South Africa’s High Court has quashed regulations governing proposed shale gas fracking, farmers lobby AgriSA said on Thursday after taking the government to court to stop fracking in Eastern Cape province.

The ruling marks the latest setback to South Africa’s shale gas ambitions after a scientific study published last month suggested its Karoo Basin probably has a fraction of estimated deposits, deflating expectations of an energy bonanza.

“The judgment in our favour shows what can be accomplished when a community rallies around something as potentially devastating as fracking,” Janse Rabie, AgriSA’s natural resources chief, told Reuters.

South Africa’s government said in May it might award its first shale gas exploration licences by the end of September, after environmental objections delayed the process.

Royal Dutch Shell, Falcon Oil and Gas and Bundu Gas & Oil are among five companies whose applications were being reviewed by the regulator.

Criticised by environmentalists worried about its ecological impact, fracking involves using water and chemicals at high pressure to crack rock and release the gas.
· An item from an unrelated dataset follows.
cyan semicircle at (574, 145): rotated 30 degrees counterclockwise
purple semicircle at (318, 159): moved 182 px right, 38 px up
Campaigners say fracking could threaten the environment of the semi-arid Karoo, famed for its rugged scenery and rare wildlife.
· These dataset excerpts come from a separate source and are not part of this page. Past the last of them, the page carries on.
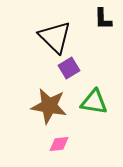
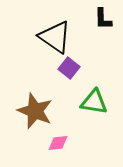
black triangle: rotated 9 degrees counterclockwise
purple square: rotated 20 degrees counterclockwise
brown star: moved 14 px left, 5 px down; rotated 12 degrees clockwise
pink diamond: moved 1 px left, 1 px up
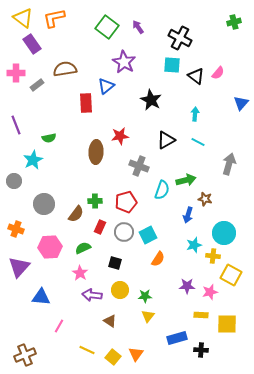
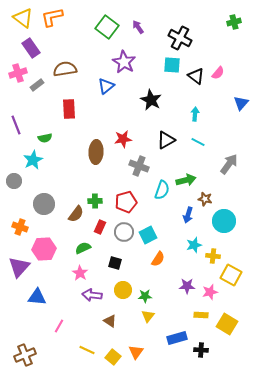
orange L-shape at (54, 18): moved 2 px left, 1 px up
purple rectangle at (32, 44): moved 1 px left, 4 px down
pink cross at (16, 73): moved 2 px right; rotated 18 degrees counterclockwise
red rectangle at (86, 103): moved 17 px left, 6 px down
red star at (120, 136): moved 3 px right, 3 px down
green semicircle at (49, 138): moved 4 px left
gray arrow at (229, 164): rotated 20 degrees clockwise
orange cross at (16, 229): moved 4 px right, 2 px up
cyan circle at (224, 233): moved 12 px up
pink hexagon at (50, 247): moved 6 px left, 2 px down
yellow circle at (120, 290): moved 3 px right
blue triangle at (41, 297): moved 4 px left
yellow square at (227, 324): rotated 30 degrees clockwise
orange triangle at (136, 354): moved 2 px up
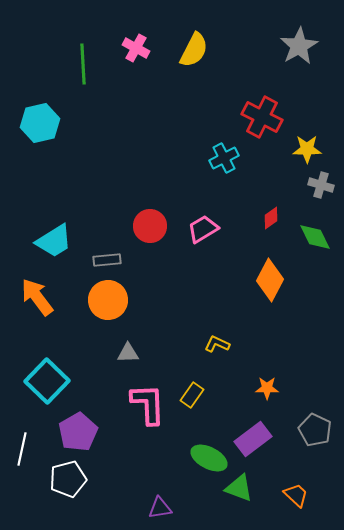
The application to review and quash South Africa’s shale gas regulations, which has been in place since June 2015, was brought by the president of Agri Eastern Cape, together with 15 other applicants, including the agricultural unions of rural towns Graaff-Reinet and Cradock.

“Fracking has the potential to contaminate the groundwater supplies and surrounding environment, which will impact sheep, wool and maize growers,” AgriSA’s Rabie said.